The findings show that Millennials – people currently in their twenties – are less likely to get their driver’s licence now than in previous generations. Young people are more likely to take transit or cycle, and overall, the number of car trips taken on a per capita basis has been declining for the last several years. In the US, people in their twenties drive about 20% less than their parents did when they were in their twenties.
There are quite a number of studies that together confirm this trend, although there’s no agreement on what is causing it. Increasing gas prices and weak economic climates in some countries may have contributed to this trend, researchers feel that other longer-term dynamics are the real reason young people are increasingly turning away from the car and finding other ways to get around.
One key theory is that increasing urbanization is a critical factor. In this theory, when people live within walking distance (defined as roughly 500 metres) from transit, it’s easier to leave the keys at home and let transit do the driving.
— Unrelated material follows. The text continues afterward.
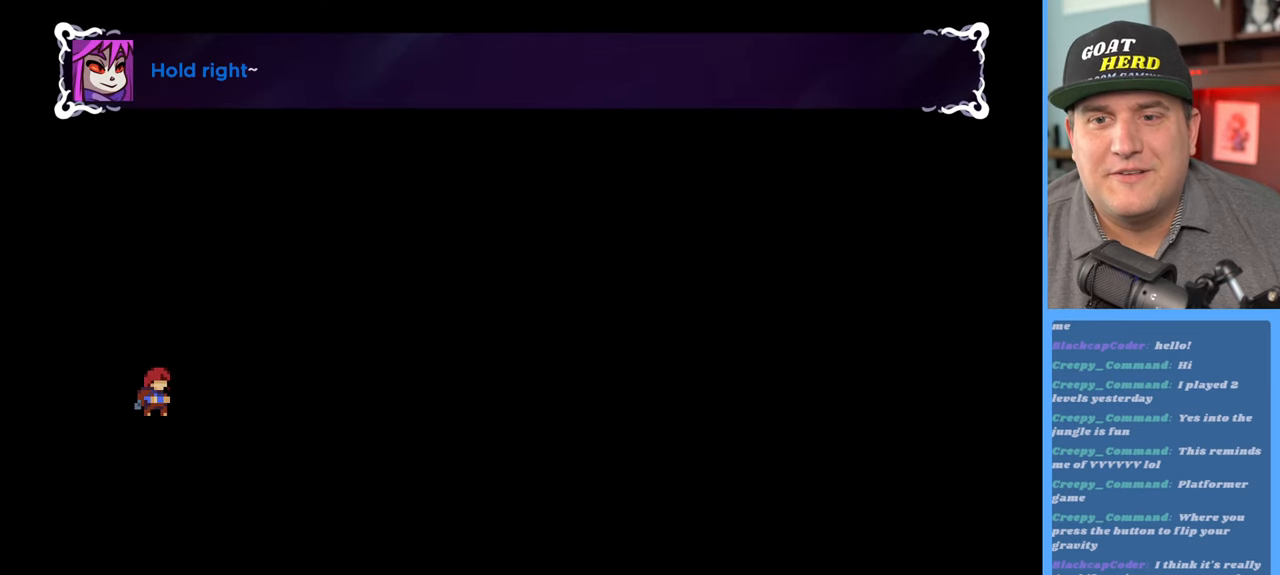
{"buttons": [], "left_stick": "center", "right_stick": "center", "events": []}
Whatever the reason, other recent studies carried out show that while baby boomers are ageing beyond the years when they drive the most miles, Millennials aren’t picking up the slack. The result is that total miles driven is steadily decreasing, and is projected to continue to do so over time.
This change is bound to require a shift in long-term transportation policies developed by governments, including an increased investment in transit.
York Region residents do a lot of driving covering a large geographic area, and even with the launch of vivaNext along its major corridors, there’s no doubt this pattern isn’t going to change overnight. But as it does, we’re going to be in good shape, thanks to our vivaNext plans for region-wide rapid transit giving residents more options. We are already seeing the trend here with transit ridership increasing every year.